With fantastically cheap labor, cheap paper, and a photo-offset printing process, the publishers in Taiwan reproduced such extensive works as the Encyclopaedia Britannica, dictionaries, sets of medical and scientific works, volumes of the classics, standard reference books, best-selling novels and popular non-fiction. The books were carbon copies of the originals, even to the U.S. copyright numbers and the phrase “Manufactured in the United States.” Nothing was changed in the pirating process, not even the typographical errors. From a casual examination, there was nothing to indicate that the books had not been published in Philadelphia, Boston, or New York.

The pirating problem became acute in 1959 when the Chinese publishers arranged contacts with sales agents in the United States, men and women usually located on or near a campus of a university or college. These agents solicited orders primarily from professors and teachers, librarians, researchers, and students. A standard set of the Encyclopaedia Britannica—normally costing about $400—was offered for less than $50. The $35 Columbia Encyclopedia was listed at $7.13. Gray’s Anatomy, a standard work for all medical students and normally costing $17.50, could be purchased for $2.50. Allen Drury’s best-selling novel of political life in Washington, Advise and Consent, cost $5.75 in American bookstores—but was advertised by the Chinese publishers at $1.25.
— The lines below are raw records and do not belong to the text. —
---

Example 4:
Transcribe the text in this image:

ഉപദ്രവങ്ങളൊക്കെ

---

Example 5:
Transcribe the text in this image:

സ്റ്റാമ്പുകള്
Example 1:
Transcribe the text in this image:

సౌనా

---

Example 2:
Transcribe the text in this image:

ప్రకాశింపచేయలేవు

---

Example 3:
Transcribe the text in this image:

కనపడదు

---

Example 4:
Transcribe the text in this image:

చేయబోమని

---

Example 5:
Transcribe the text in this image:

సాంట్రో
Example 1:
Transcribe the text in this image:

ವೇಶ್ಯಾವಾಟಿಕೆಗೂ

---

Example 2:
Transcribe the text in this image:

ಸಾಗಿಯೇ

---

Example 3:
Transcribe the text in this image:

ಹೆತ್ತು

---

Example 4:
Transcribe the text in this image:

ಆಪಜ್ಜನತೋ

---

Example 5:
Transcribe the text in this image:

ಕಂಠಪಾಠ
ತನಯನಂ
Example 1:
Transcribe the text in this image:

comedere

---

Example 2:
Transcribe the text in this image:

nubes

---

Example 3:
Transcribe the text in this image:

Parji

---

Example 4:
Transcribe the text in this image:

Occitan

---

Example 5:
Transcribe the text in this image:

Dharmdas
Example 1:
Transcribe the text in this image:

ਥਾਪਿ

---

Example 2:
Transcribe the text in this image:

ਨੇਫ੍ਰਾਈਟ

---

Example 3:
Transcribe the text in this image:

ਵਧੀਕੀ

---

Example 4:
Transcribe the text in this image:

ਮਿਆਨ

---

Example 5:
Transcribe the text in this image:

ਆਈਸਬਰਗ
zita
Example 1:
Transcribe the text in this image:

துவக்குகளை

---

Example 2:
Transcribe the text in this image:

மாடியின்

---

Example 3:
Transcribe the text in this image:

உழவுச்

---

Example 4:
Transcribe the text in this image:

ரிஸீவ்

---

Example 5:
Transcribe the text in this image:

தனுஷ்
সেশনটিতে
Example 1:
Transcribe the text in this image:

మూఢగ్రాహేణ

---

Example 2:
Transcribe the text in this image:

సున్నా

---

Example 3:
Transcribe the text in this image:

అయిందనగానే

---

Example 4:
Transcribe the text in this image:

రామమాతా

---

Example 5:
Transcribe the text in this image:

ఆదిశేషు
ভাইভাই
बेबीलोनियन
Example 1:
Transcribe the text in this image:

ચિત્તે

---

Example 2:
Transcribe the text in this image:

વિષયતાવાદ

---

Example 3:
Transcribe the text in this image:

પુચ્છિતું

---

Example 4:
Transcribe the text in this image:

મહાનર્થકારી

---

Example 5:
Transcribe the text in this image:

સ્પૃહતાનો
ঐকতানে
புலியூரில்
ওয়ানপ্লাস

In some instances, the Chinese publishers obtained lists of likely customers and solicited them by mail. The prospects usually were men, women and organizations with modest incomes who were forced to operate on a very limited budget. And here they were being offered the opportunity to obtain expensive volumes of literary works—which they had long dreamed of owning—for only a fraction of the price being charged throughout the United States.
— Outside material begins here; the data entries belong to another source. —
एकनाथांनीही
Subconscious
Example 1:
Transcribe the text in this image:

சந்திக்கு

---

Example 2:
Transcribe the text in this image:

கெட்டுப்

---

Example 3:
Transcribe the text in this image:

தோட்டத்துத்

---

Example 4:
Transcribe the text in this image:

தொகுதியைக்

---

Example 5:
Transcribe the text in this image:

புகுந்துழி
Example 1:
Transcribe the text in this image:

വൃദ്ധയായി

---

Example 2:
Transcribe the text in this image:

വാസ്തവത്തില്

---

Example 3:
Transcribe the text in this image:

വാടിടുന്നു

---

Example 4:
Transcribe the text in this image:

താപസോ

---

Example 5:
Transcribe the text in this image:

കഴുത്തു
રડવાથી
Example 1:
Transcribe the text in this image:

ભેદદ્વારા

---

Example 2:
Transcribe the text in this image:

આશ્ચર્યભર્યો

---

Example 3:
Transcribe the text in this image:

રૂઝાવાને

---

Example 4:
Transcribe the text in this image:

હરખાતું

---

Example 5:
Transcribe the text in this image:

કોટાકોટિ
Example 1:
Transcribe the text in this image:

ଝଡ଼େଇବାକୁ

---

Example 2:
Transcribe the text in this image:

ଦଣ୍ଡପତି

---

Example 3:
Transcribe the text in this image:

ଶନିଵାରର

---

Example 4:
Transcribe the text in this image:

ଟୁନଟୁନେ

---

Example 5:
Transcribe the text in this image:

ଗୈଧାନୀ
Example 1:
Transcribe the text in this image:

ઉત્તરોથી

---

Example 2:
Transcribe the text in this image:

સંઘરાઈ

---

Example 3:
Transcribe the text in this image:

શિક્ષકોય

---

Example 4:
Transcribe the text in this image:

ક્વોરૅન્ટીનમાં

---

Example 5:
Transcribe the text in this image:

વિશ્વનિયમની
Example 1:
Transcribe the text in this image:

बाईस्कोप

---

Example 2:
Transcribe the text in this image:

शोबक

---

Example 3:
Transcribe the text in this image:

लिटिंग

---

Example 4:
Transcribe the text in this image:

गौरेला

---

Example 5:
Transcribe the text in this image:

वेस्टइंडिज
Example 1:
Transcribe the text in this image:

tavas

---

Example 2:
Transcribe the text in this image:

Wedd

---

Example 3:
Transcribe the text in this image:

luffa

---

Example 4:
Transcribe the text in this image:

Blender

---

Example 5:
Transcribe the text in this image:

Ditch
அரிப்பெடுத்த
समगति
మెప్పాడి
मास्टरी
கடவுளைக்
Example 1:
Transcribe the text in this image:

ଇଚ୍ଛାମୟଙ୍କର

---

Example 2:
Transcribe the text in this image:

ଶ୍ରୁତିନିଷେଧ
The books were shipped from Taiwan in individual packages. Even when the packages were opened for inspection by a Customs examiner, there was nothing to arouse suspicion of any irregularity. The first hint which Customs had of fraud was when a complaint was lodged in 1959 by the American Book Publishers Council and the American Textbook Publishers Institute.
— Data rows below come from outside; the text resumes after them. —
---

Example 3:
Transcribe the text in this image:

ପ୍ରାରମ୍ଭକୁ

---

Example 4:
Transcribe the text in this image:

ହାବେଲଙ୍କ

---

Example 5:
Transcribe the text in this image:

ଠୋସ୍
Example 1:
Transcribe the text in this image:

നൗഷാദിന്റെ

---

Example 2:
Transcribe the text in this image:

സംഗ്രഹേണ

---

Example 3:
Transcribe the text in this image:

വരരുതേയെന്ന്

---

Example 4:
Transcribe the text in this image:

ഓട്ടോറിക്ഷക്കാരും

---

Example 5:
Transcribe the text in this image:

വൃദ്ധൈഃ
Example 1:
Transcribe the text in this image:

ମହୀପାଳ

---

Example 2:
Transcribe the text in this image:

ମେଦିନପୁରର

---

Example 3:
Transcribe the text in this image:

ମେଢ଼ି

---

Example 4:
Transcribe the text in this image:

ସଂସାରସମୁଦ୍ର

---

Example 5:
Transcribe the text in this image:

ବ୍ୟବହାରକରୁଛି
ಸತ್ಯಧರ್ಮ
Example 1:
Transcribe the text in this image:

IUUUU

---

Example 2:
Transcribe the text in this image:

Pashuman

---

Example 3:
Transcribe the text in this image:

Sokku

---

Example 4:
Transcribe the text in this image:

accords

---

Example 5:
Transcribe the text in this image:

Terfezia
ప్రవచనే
The book publishers appealed for help to the State Department, the Customs Bureau, Congress and even to the White House. The sales of pirated books in the United States had become a multi-million-dollar business which threatened to destroy the American book market.

In theory, at least, the publishers could have protected themselves from the sales of pirated books in the United States by registering each title with the Customs Bureau and paying a fee of $75. The registration would have banned any import of a similar title without the publisher’s consent.